Une vidéo sortie le 18 mai sur Internet illustre les mesures d'intimidation employées par certains politiciens. La scène se passe dans la nuit du 3 mai à Mestia, une ville située dans le nord-ouest du pays, dans la région de Samegrelo-Zemo Svaneti. Elle montre un groupe composé de 40 ou 50 notables retenant en otage cinq candidats du Parti de la liberté dans le bâtiment du siège de l'administration locale. Le lendemain matin, tous les candidats de l'opposition avaient retiré leurs candidatures. Ces incidents ont été dénoncés avant même l'apparition de cette vidéo par l'ONG Transparency International, qui a qualifié l'incident "d'alarmant".

Les autorités nient cependant toujours être imliquées dans cette affaire.

La vidéo en question

Les personnes qui crient à l'extérieur seraient membres de la famille des candidats. Selon le site Internet de Human Rights Georgie, une femme aurait crié : "Vous serez punis pour ça ! Nous allons appeler à l'aide les organisations internationales ; nous dirons tout devant les caméras et nous ne vous oublierons pas ! Alors vous prétendez que les candidats sont dans ce bâtiment volontairement, vous êtes sûrs ?! " puis : "Vous ne pouvez pas tourmenter ainsi la région Svaneti !" Vidéo postée sur YouTube le 18 Mai 2010 par "nanapazhava".

"Les intimidations pré-électorales comme celle-ci sont fréquentes et, habituellement, personne n'ose les dénoncer"

David Doborjginidze, 34 ans, est un homme d'affaires de Tbilissi.

Dans les régions [circonscriptions en dehors de Tbilissi], les intimidations pré-électorales comme celle-ci sont fréquentes et, habituellement, personne n'ose les dénoncer. Il est même probable que les habitants de la région [de Samegrelo-Zemo Svaneti, ndlr] ne soient pas au courant.

Comme souvent en province, la région de Samegrelo-Zemo Svaneti ne capte aucune chaîne TV indépendante [comme Maestro et Caucasia], ni Radio Free Europe [Une radio financée par le gouvernement américain] et n'a pas accès à Internet [selon l'un des sites Web qui a posté la vidéo, moins de 10 % des visiteurs viennent de l'extérieur de la capitale, 0 % de la région en question].

Quant à la vidéo, c’est une preuve qui ne pèsera pas lourd.
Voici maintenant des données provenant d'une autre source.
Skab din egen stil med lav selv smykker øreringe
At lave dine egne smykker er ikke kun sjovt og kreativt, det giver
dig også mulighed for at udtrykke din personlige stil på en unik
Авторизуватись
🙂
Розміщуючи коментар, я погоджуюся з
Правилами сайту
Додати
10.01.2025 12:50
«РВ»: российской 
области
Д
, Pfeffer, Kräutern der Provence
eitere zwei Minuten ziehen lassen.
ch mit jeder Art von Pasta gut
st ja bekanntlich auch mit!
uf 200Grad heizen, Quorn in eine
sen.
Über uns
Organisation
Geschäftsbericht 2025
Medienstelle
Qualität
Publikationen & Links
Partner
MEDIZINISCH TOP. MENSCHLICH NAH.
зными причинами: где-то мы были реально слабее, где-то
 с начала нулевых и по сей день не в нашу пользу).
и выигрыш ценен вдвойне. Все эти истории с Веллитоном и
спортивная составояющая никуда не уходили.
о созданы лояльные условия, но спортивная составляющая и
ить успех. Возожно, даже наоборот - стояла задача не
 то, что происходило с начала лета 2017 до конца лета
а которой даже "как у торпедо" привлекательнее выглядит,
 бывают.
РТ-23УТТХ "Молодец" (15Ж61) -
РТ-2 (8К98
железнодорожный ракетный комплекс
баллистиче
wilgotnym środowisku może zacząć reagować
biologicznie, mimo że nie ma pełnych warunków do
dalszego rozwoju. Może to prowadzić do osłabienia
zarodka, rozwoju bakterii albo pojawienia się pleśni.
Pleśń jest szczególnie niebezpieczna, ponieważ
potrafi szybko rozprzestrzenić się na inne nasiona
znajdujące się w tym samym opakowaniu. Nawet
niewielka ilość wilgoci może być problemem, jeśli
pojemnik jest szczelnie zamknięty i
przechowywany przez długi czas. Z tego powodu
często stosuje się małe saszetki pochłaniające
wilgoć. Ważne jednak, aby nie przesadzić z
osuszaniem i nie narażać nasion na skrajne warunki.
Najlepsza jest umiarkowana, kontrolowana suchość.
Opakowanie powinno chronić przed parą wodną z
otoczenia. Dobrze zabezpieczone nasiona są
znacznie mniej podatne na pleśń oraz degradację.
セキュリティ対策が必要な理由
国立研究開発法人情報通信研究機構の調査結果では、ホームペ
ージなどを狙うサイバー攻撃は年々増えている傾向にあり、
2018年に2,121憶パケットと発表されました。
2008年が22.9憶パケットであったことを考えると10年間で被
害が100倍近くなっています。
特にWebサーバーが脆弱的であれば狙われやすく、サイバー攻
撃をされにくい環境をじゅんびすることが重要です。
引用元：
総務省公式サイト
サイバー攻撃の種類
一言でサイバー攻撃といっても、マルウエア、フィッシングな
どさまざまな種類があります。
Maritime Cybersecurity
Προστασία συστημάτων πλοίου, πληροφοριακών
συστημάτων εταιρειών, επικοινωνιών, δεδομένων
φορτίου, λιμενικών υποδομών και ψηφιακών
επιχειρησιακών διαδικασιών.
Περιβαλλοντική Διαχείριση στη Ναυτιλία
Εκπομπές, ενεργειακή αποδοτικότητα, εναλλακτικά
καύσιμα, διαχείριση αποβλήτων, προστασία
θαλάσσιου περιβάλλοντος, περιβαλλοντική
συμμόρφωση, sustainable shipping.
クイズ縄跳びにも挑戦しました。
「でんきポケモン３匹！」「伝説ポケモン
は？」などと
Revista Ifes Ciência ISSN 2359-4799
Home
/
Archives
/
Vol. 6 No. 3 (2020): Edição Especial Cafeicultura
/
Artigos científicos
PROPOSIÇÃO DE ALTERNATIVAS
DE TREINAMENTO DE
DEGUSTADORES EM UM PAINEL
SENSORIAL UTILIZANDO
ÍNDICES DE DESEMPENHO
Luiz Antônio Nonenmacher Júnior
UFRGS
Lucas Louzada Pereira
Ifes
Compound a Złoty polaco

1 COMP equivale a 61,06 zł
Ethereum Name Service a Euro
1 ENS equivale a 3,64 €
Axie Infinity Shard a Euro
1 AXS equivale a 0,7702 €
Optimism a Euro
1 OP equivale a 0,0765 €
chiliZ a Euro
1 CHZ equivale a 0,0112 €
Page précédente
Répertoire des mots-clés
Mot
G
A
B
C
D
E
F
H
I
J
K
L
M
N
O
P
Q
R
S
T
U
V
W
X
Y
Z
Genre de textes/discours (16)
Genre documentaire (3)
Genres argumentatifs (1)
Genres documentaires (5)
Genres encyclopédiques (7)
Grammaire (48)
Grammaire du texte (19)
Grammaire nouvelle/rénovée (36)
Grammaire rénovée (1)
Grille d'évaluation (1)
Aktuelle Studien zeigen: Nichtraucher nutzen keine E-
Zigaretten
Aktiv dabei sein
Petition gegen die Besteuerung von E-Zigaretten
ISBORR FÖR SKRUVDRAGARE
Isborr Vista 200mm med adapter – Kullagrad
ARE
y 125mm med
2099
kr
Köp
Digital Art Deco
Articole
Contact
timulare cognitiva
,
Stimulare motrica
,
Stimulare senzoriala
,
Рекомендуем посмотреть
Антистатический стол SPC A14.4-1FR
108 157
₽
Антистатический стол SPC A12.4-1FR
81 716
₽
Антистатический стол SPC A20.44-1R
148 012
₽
Il y a eu plusieurs affaires judiciaires ces dernières années dans lesquelles les juges ont rejeté les preuves vidéo pour ne retenir que des témoignages. Après le canular de Imedi TV, en mars dernier [cette chaîne de télévision d'État a diffusé une émission annonçant, à tort, que le pays avait à nouveau été envahi par la Russie], l'enregistrement d'un appel téléphonique concernant ce programme a été envoyé au Royaume-Uni pour une inspection indépendante. Il a été prouvé que le président avait autorisé ce canular, mais cela n’a eu aucune conséquence.

Et bien qu'il existe actuellement un bon nombre d'observateurs internationaux à Tbilissi, en province, la situation est très mauvaise. Vous avez besoin de gens comme celui qui a filmé cette vidéo pour prouver les fraudes électorales. Et même si la fraude est filmée, la seule chose que vous pouvez faire avec le document est de le présenter aux médias occidentaux et aux observateurs, dans l'espoir que les organisations étrangères puissent mettre la pression sur [le président Mikhaïl] Saakachvili. Si vous le remettez aux autorités locales, rien ne sera fait."